Ariel Center for
Policy Research

A JOURNAL OF POLITICS AND THE ARTS

 

NATIV   ■   Volume Thirteen   ■   Number 3 (74)  ■  June 2000   ■  Ariel Center for Policy Research

 

SYNOPSIS

 


Hebrew Renaissance: Option or Destiny

Aharon Amir

This is basically meant to be a concise partial view of various indications, whether recent or less so, of an apparently recurring awareness among Israelis of the so-called "Hebrew" idea, built into a comprehensive ideology at the turn of the 1940s by the late Hebrew poet, Yonatan Ratosh.

The hallmark of the "Hebrew" ("Canaanite") outlook is an assertion of a newly-forged specific Nationhood, based on Hebrew as a de-sanctified vernacular and on the Land of Israel as a de-sanctified Homeland, in an ongoing integrating societal process of e pluribus unum.

This process is perceived to have been at the very root of present-day Israel and even of the early pre-state pioneering community, which somehow, spontaneously or intuitively, came to consider itself, since its inception, as Hebrew rather than Jewish or Judaic.  Hence, the perception of built-in tension or even contrast between professed collective ideals and a visceral quest for autonomous self-assertion.
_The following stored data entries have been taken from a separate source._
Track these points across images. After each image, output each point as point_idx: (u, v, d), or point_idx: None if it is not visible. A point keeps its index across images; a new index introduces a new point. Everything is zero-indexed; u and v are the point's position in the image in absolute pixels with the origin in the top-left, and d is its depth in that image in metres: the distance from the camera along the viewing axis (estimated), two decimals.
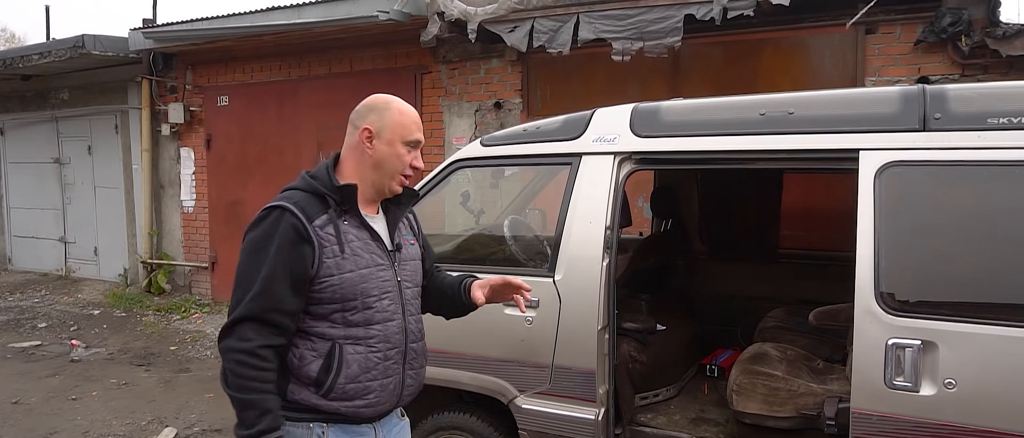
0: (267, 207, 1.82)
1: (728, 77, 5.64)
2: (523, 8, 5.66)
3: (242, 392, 1.73)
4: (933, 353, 2.20)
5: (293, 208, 1.78)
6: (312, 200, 1.83)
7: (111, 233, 9.43)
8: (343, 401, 1.83)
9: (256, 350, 1.73)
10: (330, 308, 1.83)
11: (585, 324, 2.77)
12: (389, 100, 1.95)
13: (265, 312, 1.74)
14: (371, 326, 1.86)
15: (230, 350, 1.75)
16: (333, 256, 1.80)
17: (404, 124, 1.92)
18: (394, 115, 1.92)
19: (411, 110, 1.97)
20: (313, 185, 1.86)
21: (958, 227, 2.30)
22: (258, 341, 1.74)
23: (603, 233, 2.79)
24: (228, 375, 1.75)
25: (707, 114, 2.82)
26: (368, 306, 1.85)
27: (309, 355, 1.83)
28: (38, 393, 5.45)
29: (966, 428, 2.16)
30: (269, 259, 1.75)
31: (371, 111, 1.93)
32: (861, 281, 2.30)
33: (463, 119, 6.67)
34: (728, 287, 4.28)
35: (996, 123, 2.25)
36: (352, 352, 1.84)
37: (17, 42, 27.29)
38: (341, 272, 1.81)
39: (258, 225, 1.80)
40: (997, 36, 4.65)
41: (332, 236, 1.81)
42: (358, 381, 1.84)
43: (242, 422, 1.74)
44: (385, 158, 1.91)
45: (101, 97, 9.25)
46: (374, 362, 1.86)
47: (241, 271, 1.79)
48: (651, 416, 3.19)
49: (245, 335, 1.74)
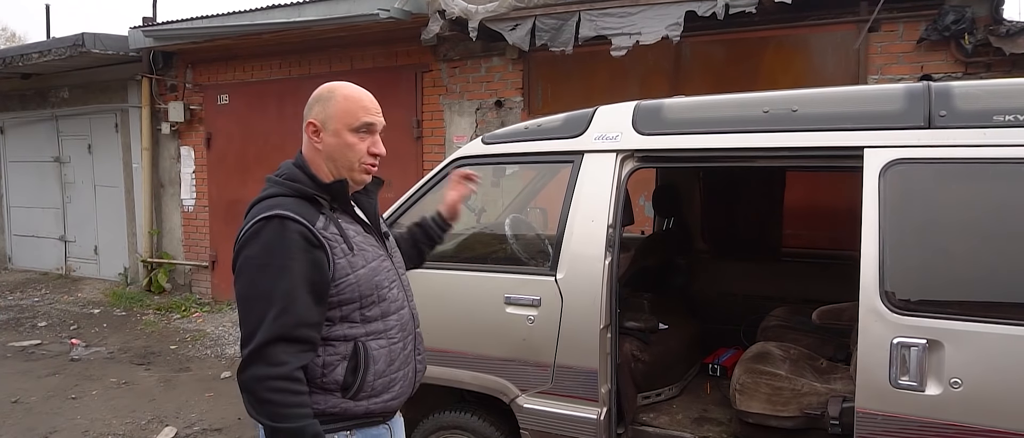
0: (263, 217, 1.68)
1: (730, 75, 5.62)
2: (524, 6, 5.64)
3: (287, 421, 1.60)
4: (939, 352, 2.18)
5: (294, 215, 1.67)
6: (303, 204, 1.73)
7: (111, 232, 9.42)
8: (373, 398, 1.78)
9: (293, 374, 1.62)
10: (349, 308, 1.76)
11: (587, 323, 2.75)
12: (334, 87, 1.83)
13: (293, 329, 1.62)
14: (388, 317, 1.83)
15: (261, 379, 1.59)
16: (344, 255, 1.74)
17: (348, 110, 1.79)
18: (338, 102, 1.80)
19: (359, 94, 1.83)
20: (296, 188, 1.75)
21: (964, 225, 2.29)
22: (293, 363, 1.62)
23: (605, 232, 2.77)
24: (263, 405, 1.60)
25: (710, 111, 2.81)
26: (383, 298, 1.82)
27: (333, 360, 1.74)
28: (38, 392, 5.44)
29: (972, 428, 2.14)
30: (284, 273, 1.62)
31: (317, 102, 1.83)
32: (866, 280, 2.29)
33: (464, 117, 6.65)
34: (731, 286, 4.26)
35: (1002, 120, 2.23)
36: (376, 347, 1.79)
37: (17, 41, 27.28)
38: (355, 270, 1.76)
39: (256, 237, 1.66)
40: (1000, 34, 4.63)
41: (337, 235, 1.75)
42: (385, 375, 1.80)
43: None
44: (336, 150, 1.79)
45: (101, 96, 9.24)
46: (396, 352, 1.84)
47: (251, 291, 1.65)
48: (653, 415, 3.18)
49: (278, 359, 1.60)
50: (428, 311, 2.27)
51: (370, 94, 1.87)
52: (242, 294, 1.67)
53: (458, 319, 2.97)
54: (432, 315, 2.31)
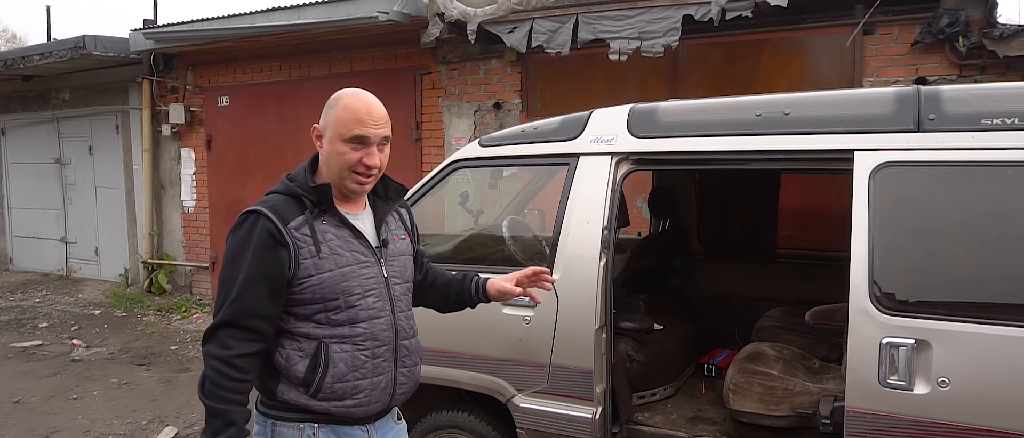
0: (244, 212, 1.82)
1: (726, 78, 5.66)
2: (522, 9, 5.68)
3: (213, 400, 1.73)
4: (927, 352, 2.22)
5: (268, 212, 1.78)
6: (289, 202, 1.83)
7: (112, 233, 9.45)
8: (332, 401, 1.82)
9: (232, 360, 1.74)
10: (313, 308, 1.82)
11: (583, 324, 2.78)
12: (341, 95, 1.87)
13: (242, 317, 1.74)
14: (356, 324, 1.84)
15: (209, 356, 1.76)
16: (310, 256, 1.79)
17: (343, 120, 1.82)
18: (337, 112, 1.83)
19: (359, 104, 1.84)
20: (291, 187, 1.86)
21: (952, 227, 2.32)
22: (236, 349, 1.74)
23: (600, 233, 2.80)
24: (205, 380, 1.76)
25: (704, 115, 2.84)
26: (351, 304, 1.84)
27: (296, 355, 1.82)
28: (39, 392, 5.47)
29: (960, 426, 2.17)
30: (245, 264, 1.75)
31: (326, 108, 1.88)
32: (856, 281, 2.32)
33: (462, 119, 6.69)
34: (725, 287, 4.30)
35: (990, 124, 2.26)
36: (338, 351, 1.82)
37: (18, 42, 27.35)
38: (319, 272, 1.80)
39: (236, 230, 1.81)
40: (995, 37, 4.66)
41: (308, 237, 1.80)
42: (346, 380, 1.82)
43: (209, 428, 1.74)
44: (330, 156, 1.85)
45: (102, 97, 9.27)
46: (362, 361, 1.84)
47: (222, 276, 1.80)
48: (648, 415, 3.21)
49: (225, 342, 1.74)
50: (426, 311, 2.29)
51: (377, 105, 1.87)
52: (218, 278, 1.83)
53: (455, 319, 2.99)
54: (430, 315, 2.34)
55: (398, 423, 2.06)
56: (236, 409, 1.74)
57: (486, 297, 2.25)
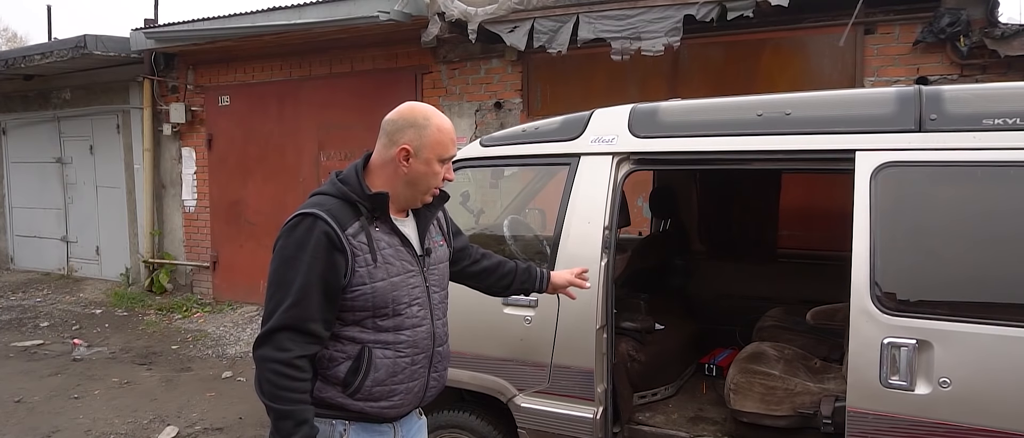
0: (299, 213, 1.81)
1: (727, 77, 5.66)
2: (523, 8, 5.67)
3: (279, 403, 1.73)
4: (928, 352, 2.22)
5: (326, 216, 1.77)
6: (344, 207, 1.83)
7: (113, 232, 9.45)
8: (369, 402, 1.86)
9: (293, 361, 1.74)
10: (362, 315, 1.84)
11: (583, 323, 2.79)
12: (429, 114, 1.90)
13: (301, 322, 1.75)
14: (401, 332, 1.88)
15: (267, 359, 1.74)
16: (365, 265, 1.81)
17: (442, 142, 1.88)
18: (433, 133, 1.87)
19: (448, 125, 1.93)
20: (344, 191, 1.85)
21: (953, 227, 2.32)
22: (295, 352, 1.75)
23: (602, 233, 2.80)
24: (264, 384, 1.75)
25: (705, 115, 2.84)
26: (398, 312, 1.87)
27: (339, 357, 1.85)
28: (40, 392, 5.48)
29: (961, 427, 2.17)
30: (303, 268, 1.74)
31: (410, 126, 1.88)
32: (857, 281, 2.32)
33: (463, 119, 6.69)
34: (726, 287, 4.29)
35: (991, 124, 2.26)
36: (381, 356, 1.86)
37: (19, 41, 27.36)
38: (373, 281, 1.82)
39: (291, 232, 1.79)
40: (996, 36, 4.66)
41: (364, 245, 1.81)
42: (385, 384, 1.86)
43: (278, 431, 1.74)
44: (421, 177, 1.89)
45: (103, 97, 9.28)
46: (402, 366, 1.89)
47: (275, 278, 1.78)
48: (649, 415, 3.21)
49: (282, 345, 1.74)
50: None
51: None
52: (269, 279, 1.81)
53: (457, 319, 2.99)
54: None
55: (420, 419, 2.11)
56: (305, 408, 1.76)
57: (550, 289, 2.47)
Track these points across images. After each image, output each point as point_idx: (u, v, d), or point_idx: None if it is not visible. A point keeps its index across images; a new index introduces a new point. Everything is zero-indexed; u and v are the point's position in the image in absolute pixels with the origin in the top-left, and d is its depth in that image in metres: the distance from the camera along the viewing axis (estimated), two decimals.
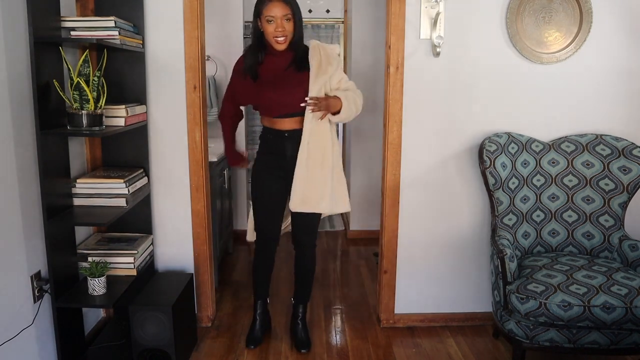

The small group of recalcitrant intellectuals and freedom-fighters of local vintage, which at the time made the attempt of creating a cultural-cum-political rallying point for like-minded "Young Hebrews", though quite ineffective as an organization, did leave its long-term mark in the cultural scene of Israel, at the same time surviving as a pristine challenging alternative option as opposed to the entire setup of the country's Judeo-Zionist establishment and its prevalent system of values.